In summary, we hypothesize that HGF binding to the Met receptor further activates the Met receptor signaling pathway, leading to the peptide-specific differentiation of pain-sensing neurons, promoting the synthesis and release of CGRP. CGRP can also regulate the activity of trigeminal ganglion neurons and glial cells at multiple sites in the trigeminal nervous system by activating CGRP receptors, leading to trigeminal neurovascular reactions. After being stimulated, the trigeminal ganglion and its fibers release vasoactive peptides. These active substances act on the dura mater, causing degranulation of dura mater mast cells and neurogenic inflammation.

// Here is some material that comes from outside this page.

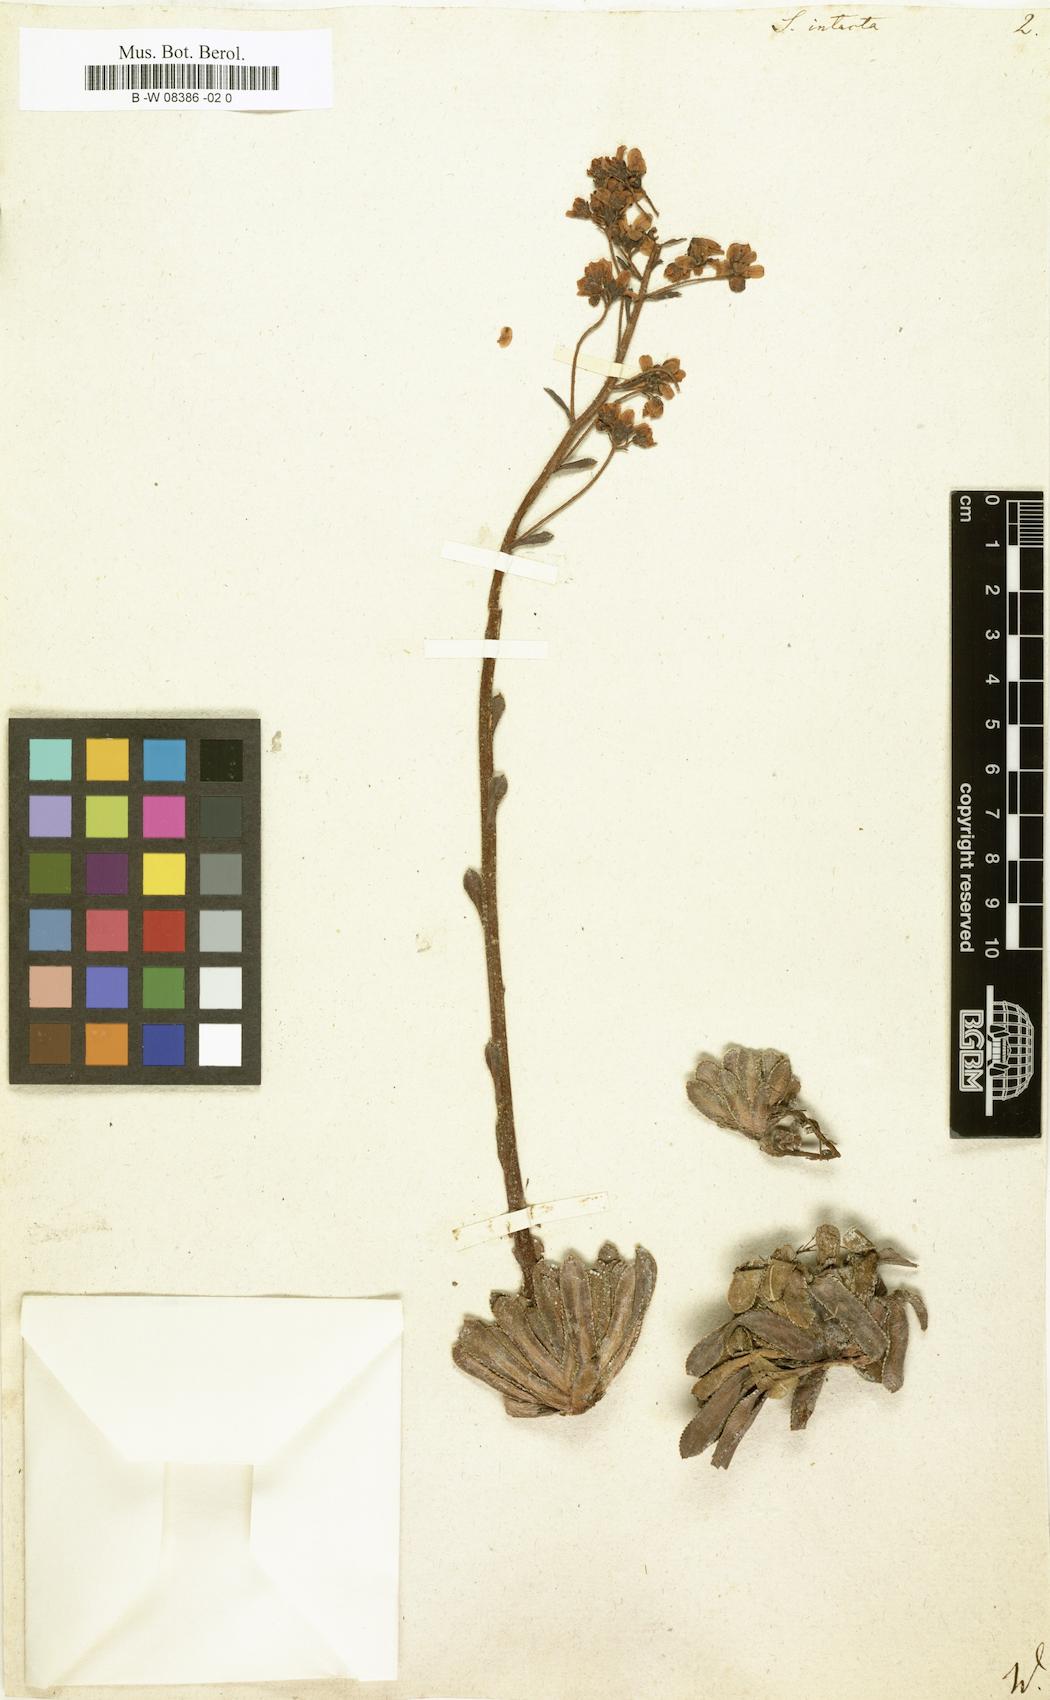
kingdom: Plantae
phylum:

In addition, VIP acts on Th1 cells on the dura mater to inhibit the production of IL-2. Although there is limited research on HGF and IL-2 in migraine, our study suggests that they play a significant role in migraine pathogenesis. Further studies are warranted to explore these relationships in more detail.

The study has several limitations. First, it was conducted in a single population of European ancestry, so it is not possible to generalize the findings to other populations. Second, the lack of detailed clinical information prevented subgroup analysis, which limited the ability to identify specific causal relationships.

Conclusion

This MR study identified one upstream regulator and one downstream effector of migraine, which could provide potential therapeutic targets for migraine prevention. However, the associations between inflammatory cytokines and migraine need to be validated in larger cohorts.